I often like to experiment a little in the kitchen and I’d like to think that this soup/broth base is a bit of a signature dish for me. I definitely think it gets better the more I make it and I love trying new combinations or slight variations.
I’ve made it with chicken, beef, tofu, noodles or no noodles and added either fresh carrot and bean sprouts pho-style or cooked mushrooms and bok choy in the broth. You can honestly do whatever tickles your fancy! Just recently I tried it with fish for the first time and I think it’s safe to say this is my favourite combination yet. I’ll definitely be making it again in the coming months as the weather gets cooler!
These measurements are roughly for 1 serve but it’s pretty easy to add extra to stretch this out to serve a few people.
- 500ml Chicken Stock (home-made or organic is best but I only had powdered salt-reduced stock on hand and it tasted just fine)
- 250ml water
- 1 tsp coconut oil
- 1-2 garlic cloves – finely diced
- 1 tablespoon salt-reduced soy sauce or tamari
- 1 tablespoon fish sauce
- 1/3 head of broccoli – cut into bite sized florets
- 1 small bunch bok choy – end chopped off and leaves halved
- Half a large carrot – sliced in 0.5 cm thick slices
- 2 mushrooms – sliced
- 1/2 a large barramundi fillet
- Half a small red chilli – de-seeded and finely diced (or to taste)

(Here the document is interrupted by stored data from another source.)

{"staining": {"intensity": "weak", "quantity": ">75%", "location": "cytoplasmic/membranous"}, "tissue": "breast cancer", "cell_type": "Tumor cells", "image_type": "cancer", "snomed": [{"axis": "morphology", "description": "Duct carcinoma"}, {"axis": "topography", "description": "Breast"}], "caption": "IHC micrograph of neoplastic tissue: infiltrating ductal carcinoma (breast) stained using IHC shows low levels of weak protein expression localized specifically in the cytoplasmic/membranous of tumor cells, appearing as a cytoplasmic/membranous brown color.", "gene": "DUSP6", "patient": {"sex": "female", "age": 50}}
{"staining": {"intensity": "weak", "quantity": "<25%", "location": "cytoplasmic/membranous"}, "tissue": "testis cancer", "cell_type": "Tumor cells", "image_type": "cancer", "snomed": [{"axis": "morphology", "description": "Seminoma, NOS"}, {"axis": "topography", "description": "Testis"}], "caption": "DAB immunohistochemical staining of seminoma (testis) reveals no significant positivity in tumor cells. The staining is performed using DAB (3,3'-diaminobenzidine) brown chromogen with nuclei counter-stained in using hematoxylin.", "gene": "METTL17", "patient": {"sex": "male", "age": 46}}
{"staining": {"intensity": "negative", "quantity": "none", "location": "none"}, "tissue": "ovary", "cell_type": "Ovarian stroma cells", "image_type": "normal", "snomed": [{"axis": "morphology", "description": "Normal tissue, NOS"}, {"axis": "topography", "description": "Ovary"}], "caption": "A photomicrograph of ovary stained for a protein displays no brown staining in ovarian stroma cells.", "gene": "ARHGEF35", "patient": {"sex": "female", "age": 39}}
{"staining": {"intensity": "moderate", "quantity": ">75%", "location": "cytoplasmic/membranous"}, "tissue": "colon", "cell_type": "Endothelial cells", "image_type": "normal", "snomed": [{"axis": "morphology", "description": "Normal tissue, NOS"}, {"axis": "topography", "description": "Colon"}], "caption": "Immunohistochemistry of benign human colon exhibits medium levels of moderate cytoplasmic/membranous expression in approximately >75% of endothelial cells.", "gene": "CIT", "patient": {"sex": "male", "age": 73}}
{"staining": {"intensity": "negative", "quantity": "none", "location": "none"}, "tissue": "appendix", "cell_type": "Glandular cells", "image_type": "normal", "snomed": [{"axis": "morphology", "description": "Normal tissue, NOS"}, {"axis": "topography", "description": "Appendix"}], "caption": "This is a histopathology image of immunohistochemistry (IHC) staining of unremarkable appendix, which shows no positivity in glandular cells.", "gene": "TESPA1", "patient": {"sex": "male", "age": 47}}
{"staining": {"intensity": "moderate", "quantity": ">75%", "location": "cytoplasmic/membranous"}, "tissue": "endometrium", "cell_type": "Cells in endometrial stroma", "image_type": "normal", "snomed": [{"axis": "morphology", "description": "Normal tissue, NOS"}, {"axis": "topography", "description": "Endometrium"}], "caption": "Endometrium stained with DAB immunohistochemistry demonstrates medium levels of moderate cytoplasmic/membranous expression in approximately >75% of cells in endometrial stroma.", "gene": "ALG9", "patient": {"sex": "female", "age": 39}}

- Small handful coriander – torn slightly
In a medium saucepan heat the coconut oil and fry the garlic for a couple of minutes. Add the chicken stock and water and bring to the boil.
Once boiling add the soy sauce and fish sauce and reduce heat to simmer.
Arrange the fish in a steaming basket on some baking paper and place over the broth.
Once fish is almost cooked through (pull apart slightly with a knife to check this – should be just slightly pink in the middle) add the broccoli and carrot to the broth, stir and place the steam basket back over the top. Let simmer for approximately 5 mins.
Next add the bok choy and mushroom to the broth, stir and place the steam basket back over the top. Let simmer for 2 mins.
Turn off the heat and remove the steam basket from the saucepan. Pour the broth and vegetables into a large bowl and the arrange the fish on top. It will break apart a bit but that doesn’t matter.
Garnish with the coriander and chilli and enjoy!